____ Document passage

# Asymptotic normality of sample quantiles

Let $X_1, \dots, X_n$ be i.i.d. random variables with the cumulative distribution function (CDF) $F$. The central limit theorem demonstrates that the sample mean $\overline{X}_n$ is asymptotically normal (as long as $F$ has a finite second moment):

\begin{aligned} \sqrt{n} (\overline{X}_n - \mu) \stackrel{d}{\rightarrow} \mathcal{N}(0, \sigma^2), \end{aligned}

where $\mu$ and $\sigma^2$ are the mean and variance of the random variable with CDF $F$.

It turns out that for any $0 < p < 1$, the $p$th sample quantile is asymptotically normal as well. Here is the result:

Theorem. Fix $0 < p < 1$. If $F$ is differentiable at the $p$th quantile $F^{-1}(p)$ with positive derivative $f(F^{-1}(p))$, then the sample quantile $F_n^{-1}(p)$ is asymptotically normal:

\begin{aligned} \sqrt{n}\left( F_n^{-1}(p) - F^{-1}(p) \right) \stackrel{d}{\rightarrow} \mathcal{N} \left( 0, \dfrac{p(1-p)}{f^2 (F^{-1}(p))} \right). \end{aligned}

This is frequently cited as Corollary 21.5 in Reference 1. A proof of this result can be found in Reference 2 (there, $x$ refers to $F^{-1}(p)$ above). (It is essentially an application of the Central Limit Theorem followed by an application of the delta method.)

________

In the text on sample quantiles, what condition must $F$ meet at the $p$th quantile for the sample quantile to be asymptotically normal? Please answer in one sentence.

____ Extracted entries

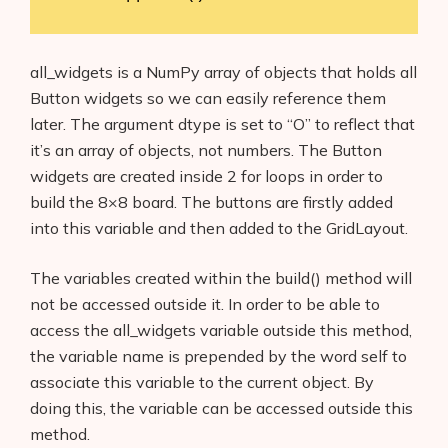
all_widgets is a NumPy array of objects that holds all
Button widgets so we can easily reference them
later. The argument dtype is set to “O” to reflect that
it’s an array of objects, not numbers. The Button
widgets are created inside 2 for loops in order to
build the 8×8 board. The buttons are firstly added
into this variable and then added to the GridLayout.
The variables created within the build() method will
not be accessed outside it. In order to be able to
access the all_widgets variable outside this method,
Products
the variable name is prepended by the word self to
AI Business Name Generator
associate this variable to the current object. By
doing this, the variable can be accessed outside this
AI Shopify Theme Detector
method.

________

Expected output = $F$ must be differentiable at the $p$th quantile $F^{-1}(p)$, with a positive derivative $f(F^{-1}(p))$ there.